Consignes
A. Indiquez l'année de naissance d'Ed Emberley selon le texte sur les albums jeunesse.
B. Recopiez, dans le texte sur les albums jeunesse, le passage qui va de « 4 févr. 2009 » à « valeur des livres. ».

Texte fourni
______________________________
En lien à lire : Ali au pays des merveilles (par Christophe Ayad, 2001), 
en 1 clic sur le titre !

4 févr. 2009

Voyage en terre dévastée


"Voyage en terre dévastée", c'est le titre qu'on pourrait donner à cet album : La bibliothécaire de Bassora. Une histoire vraie, écrit et illustré par Jeanette Winter, Ed. Gallimard jeunesse, 2005. 
A partir de 6/7 ans.

Un sujet double, d'abord la guerre en Irak ensuite, la sauvegarde du patrimoine d'un pays en temps de conflits armés. Alia Muhammad Baker, bibliothécaire de Bassora, est terrifiée. Que vont devenir tous les livres de la bibliothèque?

Pour l'enfant lecteur, c'est aussi l'occasion de découvrir un métier, un petit bout de culture (arabe), de prendre conscience de l'importance des biens culturels et plus spécifiquement de la valeur des livres.


"Dans le Coran, la première chose que Dieu a dite 
à Mahomet, c'était Lis." 

d'après Alia Muhammad Baker, dans le New York Times du 27 juillet 2003.

3 févr. 2009

Le retour du vieil insecte gratouilleur









Va-t'en vilaine bébête ! Ed Emberley, Editions Kaléidoscope, 2008.

 traduit de l'américain par Elisabeth Duval

C'est l'histoire d'une vilaine et grosse bête qui s'amuse à terroriser les bébés pucerons, à la fin un énorme "splatch" fera bien rire petits et grands... Les enfants âgés de 1/3 ans adorent, ce livre est une valeur sûre, pour un bon moment à passer en famille. Un album vraiment très proche de Va-t-en grand monstre vert ! (1996) autant par le format que par l'histoire ; du même auteur.
Visitez sans plus attendre le site de l'auteur en cliquant directement sur le titre de ce message !

ED EMBERLEY est un artiste américain, né en 1931. Son style est particulier, très enfantin, il utilise sans modération les couleurs vives, les formes géométriques (carré, rond, triangle...) et le fond de page noir... idéal pour les premières lectures de bébé.

2 févr. 2009

L'incontournable Alain Le Saux & Co.
______________________________
Données fournies

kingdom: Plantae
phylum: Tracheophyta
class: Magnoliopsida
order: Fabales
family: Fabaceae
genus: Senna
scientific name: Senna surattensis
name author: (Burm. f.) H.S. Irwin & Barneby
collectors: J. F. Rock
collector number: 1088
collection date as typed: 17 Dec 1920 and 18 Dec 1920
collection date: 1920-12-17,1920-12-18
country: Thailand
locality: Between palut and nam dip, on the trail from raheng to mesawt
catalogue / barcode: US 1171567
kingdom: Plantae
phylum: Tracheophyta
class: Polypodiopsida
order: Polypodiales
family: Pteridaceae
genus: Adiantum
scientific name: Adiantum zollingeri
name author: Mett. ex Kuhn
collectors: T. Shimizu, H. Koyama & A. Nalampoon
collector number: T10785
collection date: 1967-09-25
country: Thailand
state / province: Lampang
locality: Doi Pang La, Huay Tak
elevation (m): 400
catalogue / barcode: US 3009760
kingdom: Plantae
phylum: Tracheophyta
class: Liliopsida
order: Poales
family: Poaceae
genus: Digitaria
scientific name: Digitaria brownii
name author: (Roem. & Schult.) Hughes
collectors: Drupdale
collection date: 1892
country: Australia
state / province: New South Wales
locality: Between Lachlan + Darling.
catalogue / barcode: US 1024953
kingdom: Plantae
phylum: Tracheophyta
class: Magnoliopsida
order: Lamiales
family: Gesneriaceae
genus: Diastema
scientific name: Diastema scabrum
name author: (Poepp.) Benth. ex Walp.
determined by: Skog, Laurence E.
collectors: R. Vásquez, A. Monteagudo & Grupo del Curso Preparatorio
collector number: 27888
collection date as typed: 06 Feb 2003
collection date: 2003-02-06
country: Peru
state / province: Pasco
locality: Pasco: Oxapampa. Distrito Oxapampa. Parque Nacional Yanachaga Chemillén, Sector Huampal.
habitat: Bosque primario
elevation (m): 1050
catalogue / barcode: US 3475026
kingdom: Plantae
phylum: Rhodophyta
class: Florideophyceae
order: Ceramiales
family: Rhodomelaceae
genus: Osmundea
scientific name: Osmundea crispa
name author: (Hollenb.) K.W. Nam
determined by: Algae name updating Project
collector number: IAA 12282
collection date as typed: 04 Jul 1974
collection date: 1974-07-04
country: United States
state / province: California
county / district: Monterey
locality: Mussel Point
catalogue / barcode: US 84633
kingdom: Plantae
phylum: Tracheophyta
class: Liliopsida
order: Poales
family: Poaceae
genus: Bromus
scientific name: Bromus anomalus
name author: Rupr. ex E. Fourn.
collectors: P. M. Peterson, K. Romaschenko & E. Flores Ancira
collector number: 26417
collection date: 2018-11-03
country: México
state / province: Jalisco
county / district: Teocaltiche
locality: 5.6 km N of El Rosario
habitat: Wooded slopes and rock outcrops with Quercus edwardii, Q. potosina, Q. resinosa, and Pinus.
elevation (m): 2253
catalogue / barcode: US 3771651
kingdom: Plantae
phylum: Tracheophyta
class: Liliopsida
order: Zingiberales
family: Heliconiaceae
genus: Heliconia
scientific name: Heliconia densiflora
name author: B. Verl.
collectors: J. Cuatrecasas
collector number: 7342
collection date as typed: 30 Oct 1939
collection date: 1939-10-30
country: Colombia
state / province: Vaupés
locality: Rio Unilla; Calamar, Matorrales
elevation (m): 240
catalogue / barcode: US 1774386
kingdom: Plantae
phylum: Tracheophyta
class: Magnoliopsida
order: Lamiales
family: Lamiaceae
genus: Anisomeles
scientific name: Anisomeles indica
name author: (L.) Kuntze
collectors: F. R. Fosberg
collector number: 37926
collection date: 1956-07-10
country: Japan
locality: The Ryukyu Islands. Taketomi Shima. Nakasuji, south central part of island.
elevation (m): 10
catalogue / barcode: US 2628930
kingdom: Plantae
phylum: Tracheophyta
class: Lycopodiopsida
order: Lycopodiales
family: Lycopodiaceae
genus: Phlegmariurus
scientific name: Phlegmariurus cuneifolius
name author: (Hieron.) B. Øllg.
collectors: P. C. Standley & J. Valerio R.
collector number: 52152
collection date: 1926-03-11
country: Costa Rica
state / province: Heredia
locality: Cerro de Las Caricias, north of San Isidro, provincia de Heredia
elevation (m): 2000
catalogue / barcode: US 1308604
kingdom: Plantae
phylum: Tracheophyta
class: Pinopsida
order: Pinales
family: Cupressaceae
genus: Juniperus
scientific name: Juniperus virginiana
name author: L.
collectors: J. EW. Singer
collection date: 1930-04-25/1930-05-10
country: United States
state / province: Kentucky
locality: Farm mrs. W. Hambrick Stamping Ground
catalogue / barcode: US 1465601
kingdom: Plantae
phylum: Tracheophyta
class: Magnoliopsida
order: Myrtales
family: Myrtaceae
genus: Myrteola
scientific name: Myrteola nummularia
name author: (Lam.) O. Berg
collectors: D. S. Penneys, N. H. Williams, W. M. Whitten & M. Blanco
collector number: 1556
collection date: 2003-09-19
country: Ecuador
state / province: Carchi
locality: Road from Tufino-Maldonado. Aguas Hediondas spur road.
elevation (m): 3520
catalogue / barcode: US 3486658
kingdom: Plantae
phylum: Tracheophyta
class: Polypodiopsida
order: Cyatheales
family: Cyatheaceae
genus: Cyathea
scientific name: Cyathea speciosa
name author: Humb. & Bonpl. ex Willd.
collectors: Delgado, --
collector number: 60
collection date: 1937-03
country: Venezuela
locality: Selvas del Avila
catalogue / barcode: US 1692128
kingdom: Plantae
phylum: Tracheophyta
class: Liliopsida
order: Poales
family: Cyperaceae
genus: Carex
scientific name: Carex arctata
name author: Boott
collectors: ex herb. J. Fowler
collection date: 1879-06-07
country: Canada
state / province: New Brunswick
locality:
______________________________
Réponses
A. Ed Emberley est né en 1931.

B.
4 févr. 2009

Voyage en terre dévastée


"Voyage en terre dévastée", c'est le titre qu'on pourrait donner à cet album : La bibliothécaire de Bassora. Une histoire vraie, écrit et illustré par Jeanette Winter, Ed. Gallimard jeunesse, 2005. 
A partir de 6/7 ans.

Un sujet double, d'abord la guerre en Irak ensuite, la sauvegarde du patrimoine d'un pays en temps de conflits armés. Alia Muhammad Baker, bibliothécaire de Bassora, est terrifiée. Que vont devenir tous les livres de la bibliothèque?

Pour l'enfant lecteur, c'est aussi l'occasion de découvrir un métier, un petit bout de culture (arabe), de prendre conscience de l'importance des biens culturels et plus spécifiquement de la valeur des livres.